Work required: State, as one number, how many lines in these records hold "total".

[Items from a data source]
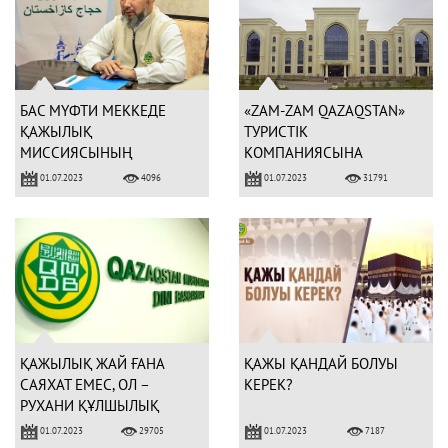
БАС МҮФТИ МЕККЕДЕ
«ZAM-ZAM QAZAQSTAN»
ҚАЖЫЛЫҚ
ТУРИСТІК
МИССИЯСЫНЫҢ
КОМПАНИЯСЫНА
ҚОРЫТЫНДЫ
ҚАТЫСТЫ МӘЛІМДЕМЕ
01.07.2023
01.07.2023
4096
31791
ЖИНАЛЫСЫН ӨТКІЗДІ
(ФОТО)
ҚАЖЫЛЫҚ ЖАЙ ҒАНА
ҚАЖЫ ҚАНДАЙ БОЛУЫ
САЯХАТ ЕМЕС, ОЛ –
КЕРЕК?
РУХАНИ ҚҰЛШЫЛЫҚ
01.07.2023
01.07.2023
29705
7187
==
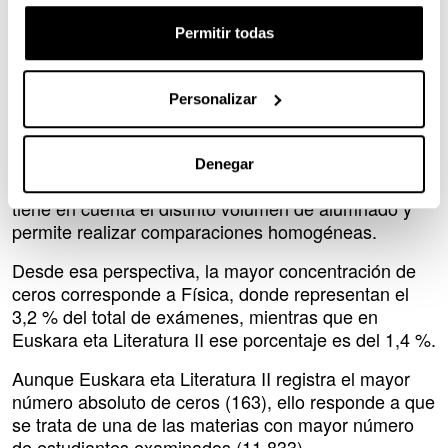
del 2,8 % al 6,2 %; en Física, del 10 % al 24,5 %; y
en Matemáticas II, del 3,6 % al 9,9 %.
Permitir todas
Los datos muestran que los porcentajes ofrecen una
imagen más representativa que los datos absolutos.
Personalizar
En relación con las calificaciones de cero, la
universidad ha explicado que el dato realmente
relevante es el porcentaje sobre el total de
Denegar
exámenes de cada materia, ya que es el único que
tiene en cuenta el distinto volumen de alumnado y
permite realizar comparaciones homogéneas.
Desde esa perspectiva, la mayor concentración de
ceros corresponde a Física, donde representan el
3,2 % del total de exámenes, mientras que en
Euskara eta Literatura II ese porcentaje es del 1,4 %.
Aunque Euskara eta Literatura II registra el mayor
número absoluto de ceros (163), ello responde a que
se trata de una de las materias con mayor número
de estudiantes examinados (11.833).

Solution: 2